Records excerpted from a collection
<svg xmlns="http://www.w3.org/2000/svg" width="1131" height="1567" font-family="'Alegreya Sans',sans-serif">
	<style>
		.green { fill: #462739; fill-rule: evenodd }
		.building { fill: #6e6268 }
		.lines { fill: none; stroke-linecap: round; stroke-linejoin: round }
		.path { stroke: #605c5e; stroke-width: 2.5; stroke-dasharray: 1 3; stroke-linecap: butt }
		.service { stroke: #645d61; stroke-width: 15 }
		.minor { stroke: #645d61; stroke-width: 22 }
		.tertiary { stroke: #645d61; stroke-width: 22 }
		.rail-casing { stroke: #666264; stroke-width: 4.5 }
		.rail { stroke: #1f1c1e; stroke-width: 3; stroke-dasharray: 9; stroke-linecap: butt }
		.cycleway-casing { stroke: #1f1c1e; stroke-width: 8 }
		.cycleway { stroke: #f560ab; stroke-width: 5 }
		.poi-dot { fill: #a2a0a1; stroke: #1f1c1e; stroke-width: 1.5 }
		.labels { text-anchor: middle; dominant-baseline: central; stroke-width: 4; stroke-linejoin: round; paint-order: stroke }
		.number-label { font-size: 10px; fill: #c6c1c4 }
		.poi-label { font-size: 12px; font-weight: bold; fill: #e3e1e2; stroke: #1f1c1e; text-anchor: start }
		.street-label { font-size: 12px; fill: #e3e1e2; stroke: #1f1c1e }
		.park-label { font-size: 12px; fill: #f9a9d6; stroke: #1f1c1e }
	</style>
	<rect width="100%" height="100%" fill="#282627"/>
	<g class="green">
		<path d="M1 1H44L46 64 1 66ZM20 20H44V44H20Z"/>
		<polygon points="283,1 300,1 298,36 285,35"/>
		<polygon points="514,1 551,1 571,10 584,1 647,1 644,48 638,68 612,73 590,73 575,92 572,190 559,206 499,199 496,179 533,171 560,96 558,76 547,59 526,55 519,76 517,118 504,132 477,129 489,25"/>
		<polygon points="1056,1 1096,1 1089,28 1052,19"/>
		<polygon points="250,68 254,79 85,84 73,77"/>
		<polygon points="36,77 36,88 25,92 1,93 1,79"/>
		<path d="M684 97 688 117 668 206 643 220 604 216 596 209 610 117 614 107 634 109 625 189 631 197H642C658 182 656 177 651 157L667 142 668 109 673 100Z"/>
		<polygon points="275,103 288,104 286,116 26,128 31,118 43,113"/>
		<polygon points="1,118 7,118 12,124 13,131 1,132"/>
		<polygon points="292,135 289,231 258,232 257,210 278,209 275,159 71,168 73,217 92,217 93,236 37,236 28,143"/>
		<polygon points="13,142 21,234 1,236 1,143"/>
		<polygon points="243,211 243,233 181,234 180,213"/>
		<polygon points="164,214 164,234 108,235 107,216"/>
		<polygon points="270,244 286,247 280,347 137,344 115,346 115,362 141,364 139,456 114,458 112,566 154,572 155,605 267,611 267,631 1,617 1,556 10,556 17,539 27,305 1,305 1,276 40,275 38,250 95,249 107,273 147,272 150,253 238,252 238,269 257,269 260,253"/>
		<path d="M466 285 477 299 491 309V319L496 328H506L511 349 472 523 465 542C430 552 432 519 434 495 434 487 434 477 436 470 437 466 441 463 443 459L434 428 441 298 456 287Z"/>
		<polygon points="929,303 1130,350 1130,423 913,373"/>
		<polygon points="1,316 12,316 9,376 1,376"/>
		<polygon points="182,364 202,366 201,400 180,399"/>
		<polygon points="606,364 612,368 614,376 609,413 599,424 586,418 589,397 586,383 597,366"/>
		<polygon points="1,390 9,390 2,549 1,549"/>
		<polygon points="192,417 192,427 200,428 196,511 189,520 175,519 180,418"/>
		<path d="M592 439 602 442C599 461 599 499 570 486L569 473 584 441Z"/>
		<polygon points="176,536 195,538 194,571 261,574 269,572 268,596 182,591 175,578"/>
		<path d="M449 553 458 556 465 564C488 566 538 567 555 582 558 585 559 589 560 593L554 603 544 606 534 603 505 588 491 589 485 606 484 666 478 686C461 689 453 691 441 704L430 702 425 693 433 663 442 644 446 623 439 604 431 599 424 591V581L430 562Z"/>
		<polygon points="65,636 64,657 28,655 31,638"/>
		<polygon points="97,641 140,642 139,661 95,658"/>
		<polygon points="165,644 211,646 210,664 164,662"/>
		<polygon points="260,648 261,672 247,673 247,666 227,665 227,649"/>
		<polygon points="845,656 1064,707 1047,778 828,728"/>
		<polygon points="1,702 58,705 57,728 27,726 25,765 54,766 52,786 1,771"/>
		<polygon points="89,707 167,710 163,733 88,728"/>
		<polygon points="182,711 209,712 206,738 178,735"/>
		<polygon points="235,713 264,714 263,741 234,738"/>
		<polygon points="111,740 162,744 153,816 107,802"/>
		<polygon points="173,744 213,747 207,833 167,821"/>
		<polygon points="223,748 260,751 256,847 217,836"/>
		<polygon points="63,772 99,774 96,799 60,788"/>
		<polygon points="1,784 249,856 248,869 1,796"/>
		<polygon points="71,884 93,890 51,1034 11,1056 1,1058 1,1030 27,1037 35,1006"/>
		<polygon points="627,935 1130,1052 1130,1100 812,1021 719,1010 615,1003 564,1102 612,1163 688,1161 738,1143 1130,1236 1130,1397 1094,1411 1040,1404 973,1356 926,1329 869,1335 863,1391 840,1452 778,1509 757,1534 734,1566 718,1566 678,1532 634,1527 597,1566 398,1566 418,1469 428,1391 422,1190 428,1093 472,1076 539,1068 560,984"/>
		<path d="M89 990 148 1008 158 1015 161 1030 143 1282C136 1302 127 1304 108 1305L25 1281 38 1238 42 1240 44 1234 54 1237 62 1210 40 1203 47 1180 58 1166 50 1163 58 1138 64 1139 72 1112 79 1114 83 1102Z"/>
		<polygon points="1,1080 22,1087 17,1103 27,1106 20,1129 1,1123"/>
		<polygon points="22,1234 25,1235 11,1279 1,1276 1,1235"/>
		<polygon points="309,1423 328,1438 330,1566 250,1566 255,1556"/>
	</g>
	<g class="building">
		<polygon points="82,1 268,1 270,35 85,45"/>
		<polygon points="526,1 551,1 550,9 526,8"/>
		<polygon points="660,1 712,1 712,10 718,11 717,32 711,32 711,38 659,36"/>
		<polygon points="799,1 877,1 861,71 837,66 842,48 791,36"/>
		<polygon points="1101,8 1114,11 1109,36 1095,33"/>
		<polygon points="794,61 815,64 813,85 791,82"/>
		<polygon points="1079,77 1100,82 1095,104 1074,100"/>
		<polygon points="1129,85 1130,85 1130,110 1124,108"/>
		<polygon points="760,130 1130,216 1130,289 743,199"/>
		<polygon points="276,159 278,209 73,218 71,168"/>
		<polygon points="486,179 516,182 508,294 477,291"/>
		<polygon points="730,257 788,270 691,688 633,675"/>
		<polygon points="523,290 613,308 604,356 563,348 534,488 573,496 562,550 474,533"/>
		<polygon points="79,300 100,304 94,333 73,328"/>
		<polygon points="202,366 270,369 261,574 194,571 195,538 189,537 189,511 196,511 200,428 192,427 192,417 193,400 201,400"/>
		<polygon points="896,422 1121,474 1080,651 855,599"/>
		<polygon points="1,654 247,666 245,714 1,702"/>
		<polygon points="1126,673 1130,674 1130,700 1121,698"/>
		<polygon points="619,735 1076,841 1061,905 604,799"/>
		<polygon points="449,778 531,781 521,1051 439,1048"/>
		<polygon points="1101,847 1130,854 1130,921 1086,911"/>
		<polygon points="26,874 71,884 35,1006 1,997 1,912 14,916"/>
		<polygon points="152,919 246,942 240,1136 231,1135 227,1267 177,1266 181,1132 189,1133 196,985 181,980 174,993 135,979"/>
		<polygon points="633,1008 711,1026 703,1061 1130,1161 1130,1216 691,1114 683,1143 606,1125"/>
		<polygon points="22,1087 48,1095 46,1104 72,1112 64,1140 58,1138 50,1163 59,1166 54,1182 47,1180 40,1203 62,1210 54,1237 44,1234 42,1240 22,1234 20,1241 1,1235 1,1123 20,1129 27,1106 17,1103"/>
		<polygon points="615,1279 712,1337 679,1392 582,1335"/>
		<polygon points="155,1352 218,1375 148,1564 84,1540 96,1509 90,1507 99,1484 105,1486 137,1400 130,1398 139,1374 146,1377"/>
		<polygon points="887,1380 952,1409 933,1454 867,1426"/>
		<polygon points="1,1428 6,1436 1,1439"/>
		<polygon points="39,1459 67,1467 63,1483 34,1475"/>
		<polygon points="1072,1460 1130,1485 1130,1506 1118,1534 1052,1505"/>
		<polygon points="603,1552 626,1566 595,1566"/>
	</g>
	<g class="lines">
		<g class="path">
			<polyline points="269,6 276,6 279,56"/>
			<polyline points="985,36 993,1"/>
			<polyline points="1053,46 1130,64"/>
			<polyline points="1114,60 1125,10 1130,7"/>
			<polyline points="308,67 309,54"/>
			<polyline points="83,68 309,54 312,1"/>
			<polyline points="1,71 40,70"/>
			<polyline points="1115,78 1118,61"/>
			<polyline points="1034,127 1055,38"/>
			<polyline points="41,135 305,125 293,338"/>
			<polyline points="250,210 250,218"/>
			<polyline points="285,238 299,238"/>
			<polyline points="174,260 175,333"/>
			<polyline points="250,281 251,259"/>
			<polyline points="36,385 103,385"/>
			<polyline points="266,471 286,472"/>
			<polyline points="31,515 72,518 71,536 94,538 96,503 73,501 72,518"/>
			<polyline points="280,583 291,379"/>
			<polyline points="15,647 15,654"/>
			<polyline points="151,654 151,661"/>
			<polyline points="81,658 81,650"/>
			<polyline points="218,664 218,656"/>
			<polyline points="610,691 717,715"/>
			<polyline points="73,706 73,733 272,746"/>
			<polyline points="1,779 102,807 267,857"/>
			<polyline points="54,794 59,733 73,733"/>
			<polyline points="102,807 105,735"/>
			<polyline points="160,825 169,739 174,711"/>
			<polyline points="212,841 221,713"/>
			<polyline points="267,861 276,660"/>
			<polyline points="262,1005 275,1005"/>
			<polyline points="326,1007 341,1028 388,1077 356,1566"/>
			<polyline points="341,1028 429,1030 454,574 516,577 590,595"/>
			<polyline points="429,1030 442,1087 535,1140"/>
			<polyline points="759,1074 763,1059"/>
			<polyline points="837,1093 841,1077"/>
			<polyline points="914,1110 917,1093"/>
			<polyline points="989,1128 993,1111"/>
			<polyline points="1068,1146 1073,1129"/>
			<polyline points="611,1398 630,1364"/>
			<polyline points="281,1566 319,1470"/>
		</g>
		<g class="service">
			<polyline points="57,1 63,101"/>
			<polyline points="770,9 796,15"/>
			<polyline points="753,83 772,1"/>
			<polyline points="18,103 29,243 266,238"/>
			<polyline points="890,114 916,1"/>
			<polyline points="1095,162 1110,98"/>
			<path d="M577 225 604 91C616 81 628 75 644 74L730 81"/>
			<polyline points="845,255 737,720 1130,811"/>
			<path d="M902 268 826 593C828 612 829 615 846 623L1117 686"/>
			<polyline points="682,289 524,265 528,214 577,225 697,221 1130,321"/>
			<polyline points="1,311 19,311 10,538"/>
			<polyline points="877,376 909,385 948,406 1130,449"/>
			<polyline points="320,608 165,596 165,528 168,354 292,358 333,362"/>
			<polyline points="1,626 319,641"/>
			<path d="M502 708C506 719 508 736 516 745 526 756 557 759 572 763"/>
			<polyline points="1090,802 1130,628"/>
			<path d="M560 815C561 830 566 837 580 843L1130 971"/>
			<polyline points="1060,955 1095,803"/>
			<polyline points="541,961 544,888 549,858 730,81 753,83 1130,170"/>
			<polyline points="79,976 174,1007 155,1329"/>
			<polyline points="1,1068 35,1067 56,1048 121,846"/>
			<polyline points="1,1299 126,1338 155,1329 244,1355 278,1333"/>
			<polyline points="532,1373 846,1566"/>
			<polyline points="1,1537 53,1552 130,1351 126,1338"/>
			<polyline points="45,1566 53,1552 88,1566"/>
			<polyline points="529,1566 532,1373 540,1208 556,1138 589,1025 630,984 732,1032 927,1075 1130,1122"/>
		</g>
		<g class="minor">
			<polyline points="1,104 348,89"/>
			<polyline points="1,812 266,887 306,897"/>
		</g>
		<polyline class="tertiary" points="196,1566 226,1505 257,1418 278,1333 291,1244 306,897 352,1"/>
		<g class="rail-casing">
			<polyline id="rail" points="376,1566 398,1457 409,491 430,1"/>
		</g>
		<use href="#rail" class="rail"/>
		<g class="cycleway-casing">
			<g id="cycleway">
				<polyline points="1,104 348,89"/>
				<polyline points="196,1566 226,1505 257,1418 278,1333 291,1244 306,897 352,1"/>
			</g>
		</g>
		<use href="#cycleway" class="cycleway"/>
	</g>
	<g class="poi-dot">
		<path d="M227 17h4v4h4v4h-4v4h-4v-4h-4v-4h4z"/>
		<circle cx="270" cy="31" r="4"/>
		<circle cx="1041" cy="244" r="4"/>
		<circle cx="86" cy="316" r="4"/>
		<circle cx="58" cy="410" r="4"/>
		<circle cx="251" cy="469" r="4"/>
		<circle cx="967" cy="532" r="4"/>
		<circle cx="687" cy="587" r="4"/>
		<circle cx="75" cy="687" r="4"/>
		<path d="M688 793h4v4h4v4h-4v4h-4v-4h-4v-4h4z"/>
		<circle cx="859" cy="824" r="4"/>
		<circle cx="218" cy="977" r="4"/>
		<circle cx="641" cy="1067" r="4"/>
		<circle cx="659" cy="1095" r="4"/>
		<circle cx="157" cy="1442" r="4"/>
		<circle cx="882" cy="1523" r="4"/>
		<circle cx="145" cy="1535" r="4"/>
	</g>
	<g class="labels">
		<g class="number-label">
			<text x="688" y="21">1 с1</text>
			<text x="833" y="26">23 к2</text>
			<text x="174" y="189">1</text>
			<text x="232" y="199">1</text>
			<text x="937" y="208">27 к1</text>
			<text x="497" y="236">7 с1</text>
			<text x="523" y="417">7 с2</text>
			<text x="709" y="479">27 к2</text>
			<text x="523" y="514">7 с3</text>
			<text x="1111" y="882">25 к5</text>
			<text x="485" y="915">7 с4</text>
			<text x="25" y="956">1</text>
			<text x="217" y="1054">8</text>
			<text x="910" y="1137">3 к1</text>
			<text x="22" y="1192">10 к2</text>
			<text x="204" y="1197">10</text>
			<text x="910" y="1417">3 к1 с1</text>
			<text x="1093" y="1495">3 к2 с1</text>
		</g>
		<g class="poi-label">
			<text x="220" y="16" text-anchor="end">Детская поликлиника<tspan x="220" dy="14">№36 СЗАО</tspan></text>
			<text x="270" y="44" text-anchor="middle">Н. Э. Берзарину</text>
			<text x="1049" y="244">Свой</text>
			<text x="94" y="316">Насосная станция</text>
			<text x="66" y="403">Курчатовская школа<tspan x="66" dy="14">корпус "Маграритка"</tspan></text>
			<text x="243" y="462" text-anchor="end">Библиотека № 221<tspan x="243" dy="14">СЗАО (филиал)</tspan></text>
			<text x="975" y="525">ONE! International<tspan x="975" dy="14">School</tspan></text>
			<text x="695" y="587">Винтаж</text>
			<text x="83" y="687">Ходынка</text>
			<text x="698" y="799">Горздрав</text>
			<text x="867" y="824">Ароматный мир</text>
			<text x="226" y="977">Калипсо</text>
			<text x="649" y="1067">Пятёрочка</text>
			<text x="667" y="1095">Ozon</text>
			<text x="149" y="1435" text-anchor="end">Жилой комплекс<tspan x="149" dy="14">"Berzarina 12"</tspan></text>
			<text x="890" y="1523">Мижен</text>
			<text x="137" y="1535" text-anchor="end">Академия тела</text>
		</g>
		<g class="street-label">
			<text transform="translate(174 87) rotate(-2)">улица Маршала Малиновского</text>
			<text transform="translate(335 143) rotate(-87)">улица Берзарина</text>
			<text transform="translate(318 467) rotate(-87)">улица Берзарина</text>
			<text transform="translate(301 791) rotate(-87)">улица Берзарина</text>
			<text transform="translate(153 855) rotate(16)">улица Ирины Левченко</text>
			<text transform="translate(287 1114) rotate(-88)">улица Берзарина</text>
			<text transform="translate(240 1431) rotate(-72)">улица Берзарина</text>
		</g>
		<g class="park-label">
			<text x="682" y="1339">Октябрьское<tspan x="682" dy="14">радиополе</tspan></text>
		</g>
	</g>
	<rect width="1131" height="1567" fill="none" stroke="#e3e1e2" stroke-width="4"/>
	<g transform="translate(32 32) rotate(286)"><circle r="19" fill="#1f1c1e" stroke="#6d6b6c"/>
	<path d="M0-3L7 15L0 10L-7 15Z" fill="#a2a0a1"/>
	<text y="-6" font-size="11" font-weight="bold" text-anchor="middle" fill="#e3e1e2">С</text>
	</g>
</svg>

- _INSTRUCTIONS FOR THE TASK_
Look through the records for the string "linejoin". Copy every line that has it.

- _REPLY_
		.lines { fill: none; stroke-linecap: round; stroke-linejoin: round }
		.labels { text-anchor: middle; dominant-baseline: central; stroke-width: 4; stroke-linejoin: round; paint-order: stroke }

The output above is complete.